Channel impulse response peak clustering using neural networks

This paper introduces an approach to process channel sounder data acquired from Channel Impulse Response (CIR) of 60GHz and 80GHz channel sounder systems, through the integration of Long Short-Term Memory (LSTM) Neural Network (NN) and Fully Connected Neural Network (FCNN). The primary goal is to enhance and automate cluster detection within peaks from noised CIR data. The study initially compares the performance of LSTM NN and FCNN across different input sequence lengths. Notably, LSTM surpasses FCNN due to its incorporation of memory cells, which prove beneficial for handling longer series.Additionally, the paper investigates the robustness of LSTM NN through various architectural configurations. The findings suggest that robust neural networks tend to closely mimic the input function, whereas smaller neural networks are better at generalizing trends in time series data, which is desirable for anomaly detection, where function peaks are regarded as anomalies.Finally, the selected LSTM NN is compared with traditional signal filters, including Butterworth, Savitzky-Golay, Bessel/Thomson, and median filters.
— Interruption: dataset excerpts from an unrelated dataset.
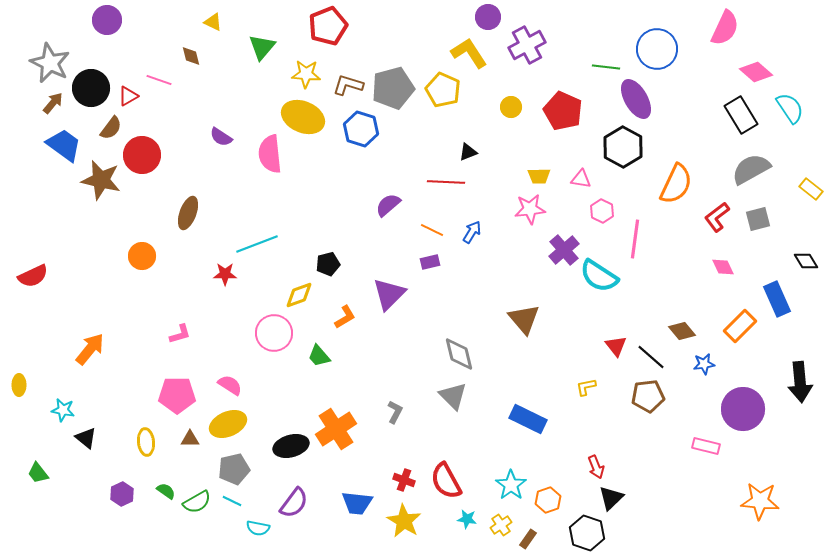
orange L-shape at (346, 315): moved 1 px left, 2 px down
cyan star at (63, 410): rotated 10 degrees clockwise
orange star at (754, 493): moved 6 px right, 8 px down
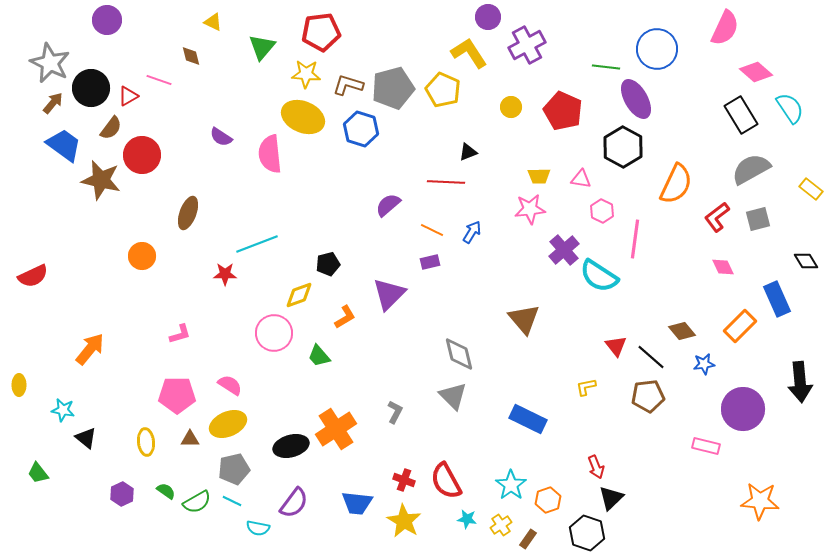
red pentagon at (328, 26): moved 7 px left, 6 px down; rotated 15 degrees clockwise
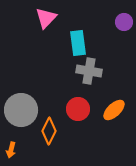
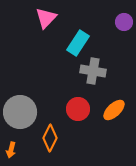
cyan rectangle: rotated 40 degrees clockwise
gray cross: moved 4 px right
gray circle: moved 1 px left, 2 px down
orange diamond: moved 1 px right, 7 px down
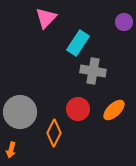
orange diamond: moved 4 px right, 5 px up
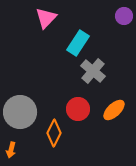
purple circle: moved 6 px up
gray cross: rotated 30 degrees clockwise
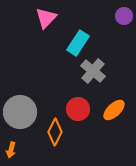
orange diamond: moved 1 px right, 1 px up
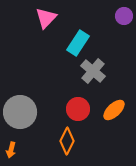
orange diamond: moved 12 px right, 9 px down
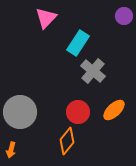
red circle: moved 3 px down
orange diamond: rotated 12 degrees clockwise
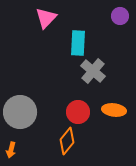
purple circle: moved 4 px left
cyan rectangle: rotated 30 degrees counterclockwise
orange ellipse: rotated 50 degrees clockwise
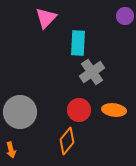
purple circle: moved 5 px right
gray cross: moved 1 px left, 1 px down; rotated 15 degrees clockwise
red circle: moved 1 px right, 2 px up
orange arrow: rotated 28 degrees counterclockwise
Visual observations indicate that the most effective methods for peak detection within channel impulse response data are either the LSTM NN or median filter, as they yield similar results.

Comparative analysis of clustering methods for power delay profile in MMW bands and in-vehicle scenarios

The spatial statistics of radio wave propagation in specific environments and scenarios, as well as being able to recognize important signal components, are prerequisites for dependable connectivity. There are several reasons why in-vehicle communication is unique, including safety considerations and vehicle-to-vehicle/infrastructure communication.The paper examines the characteristics of clustering power delay profiles to investigate in-vehicle communication. It has been demonstrated that the Saleh-Valenzuela channel model can also be adapted for in-vehicle communication, and that the signal is received in clusters with exponential decay. A measurement campaign was conducted, capturing the power delay profile inside the vehicle cabin, and the reweighted l1 minimization method was compared with the traditional k-means clustering techniques.

Long-term channel analysis at 60 and 80 GHz for autonomous ground vehicles

This paper presents a comprehensive measurement campaign aimed at evaluating indoor-to-indoor radio channels in dynamic scenarios, with a particular focus on applications such as autonomous ground vehicles (AGV). These scenarios are characterized by the height of the antennas, addressing the unique challenges of near-ground communication. Our study involves long-term measurements (20 minutes of continuous recording per measurement) of the channel impulse response (CIR) in the 60 GHz and 80 GHz frequency bands, each with a bandwidth of 2.048 GHz. We investigate the variations in channel characteristics, focusing on parameters such as root mean square (RMS) delay spread and the Rician factor.